*This answer could contain possible spoilers! I don't know how to hide sections in spoiler-tags while preserving their formatting though. So maybe someone who knows how could edit them in ;)?*

***

**General Discussion of Bottles**

***

As already mentioned by "rand al'thor", we probably need to figure out the following information about the bottles:

1. the **order** (i.e. in which order the bottles must be emptied through the tubes in the scale)
2. the **color** (i.e. through which tube this bottle must be emptied
3. the **amount of water** in the bottle (i.e. how many squares will be filled in the scale after emptying the bottle)

We have the following information for the bottles (in INSTRUCTION 1 and LABELS):

4. the **blue to grey shading**
5. the **labels** (i.e. the 8x8 grid, possibly in combination with the odd character grid)

........

## [TASK]
In the bottle discussion, what does the amount of water in a bottle determine?

## [THE DATA]
........

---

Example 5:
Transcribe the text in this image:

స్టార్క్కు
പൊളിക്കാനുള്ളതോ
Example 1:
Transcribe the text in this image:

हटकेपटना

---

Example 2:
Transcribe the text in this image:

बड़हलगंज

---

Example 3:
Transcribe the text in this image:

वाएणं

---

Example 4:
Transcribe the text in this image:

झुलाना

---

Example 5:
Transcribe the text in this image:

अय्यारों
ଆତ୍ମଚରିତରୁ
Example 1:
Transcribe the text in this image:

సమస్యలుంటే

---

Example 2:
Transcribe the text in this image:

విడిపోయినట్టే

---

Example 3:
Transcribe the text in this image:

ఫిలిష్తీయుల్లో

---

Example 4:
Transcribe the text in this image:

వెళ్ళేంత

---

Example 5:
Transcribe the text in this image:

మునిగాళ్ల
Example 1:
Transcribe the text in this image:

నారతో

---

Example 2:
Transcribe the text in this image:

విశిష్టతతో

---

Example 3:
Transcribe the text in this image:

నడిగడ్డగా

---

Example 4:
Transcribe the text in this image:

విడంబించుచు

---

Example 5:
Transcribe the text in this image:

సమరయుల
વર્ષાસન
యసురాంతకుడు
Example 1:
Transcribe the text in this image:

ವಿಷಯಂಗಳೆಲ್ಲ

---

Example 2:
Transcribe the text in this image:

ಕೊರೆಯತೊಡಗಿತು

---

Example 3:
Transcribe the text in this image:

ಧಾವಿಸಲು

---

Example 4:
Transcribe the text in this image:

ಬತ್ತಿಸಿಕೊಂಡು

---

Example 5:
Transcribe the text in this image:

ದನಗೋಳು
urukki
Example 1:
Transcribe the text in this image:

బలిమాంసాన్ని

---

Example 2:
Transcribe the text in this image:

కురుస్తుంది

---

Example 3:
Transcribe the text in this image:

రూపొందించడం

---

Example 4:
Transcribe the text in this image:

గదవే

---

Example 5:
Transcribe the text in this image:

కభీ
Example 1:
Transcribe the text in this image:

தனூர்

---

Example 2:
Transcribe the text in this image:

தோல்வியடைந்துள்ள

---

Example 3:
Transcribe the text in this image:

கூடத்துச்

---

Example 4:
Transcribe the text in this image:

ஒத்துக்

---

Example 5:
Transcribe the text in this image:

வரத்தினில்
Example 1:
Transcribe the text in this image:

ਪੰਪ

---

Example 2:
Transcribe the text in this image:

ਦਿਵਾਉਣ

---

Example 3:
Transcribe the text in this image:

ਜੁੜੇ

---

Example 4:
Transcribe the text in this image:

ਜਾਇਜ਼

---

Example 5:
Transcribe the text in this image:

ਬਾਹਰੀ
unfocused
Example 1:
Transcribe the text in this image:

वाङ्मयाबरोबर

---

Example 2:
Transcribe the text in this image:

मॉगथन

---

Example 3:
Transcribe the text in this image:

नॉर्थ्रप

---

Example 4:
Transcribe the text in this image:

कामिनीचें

........

## [FINISHED TASK]
How many squares will be filled in the scale after the bottle is emptied.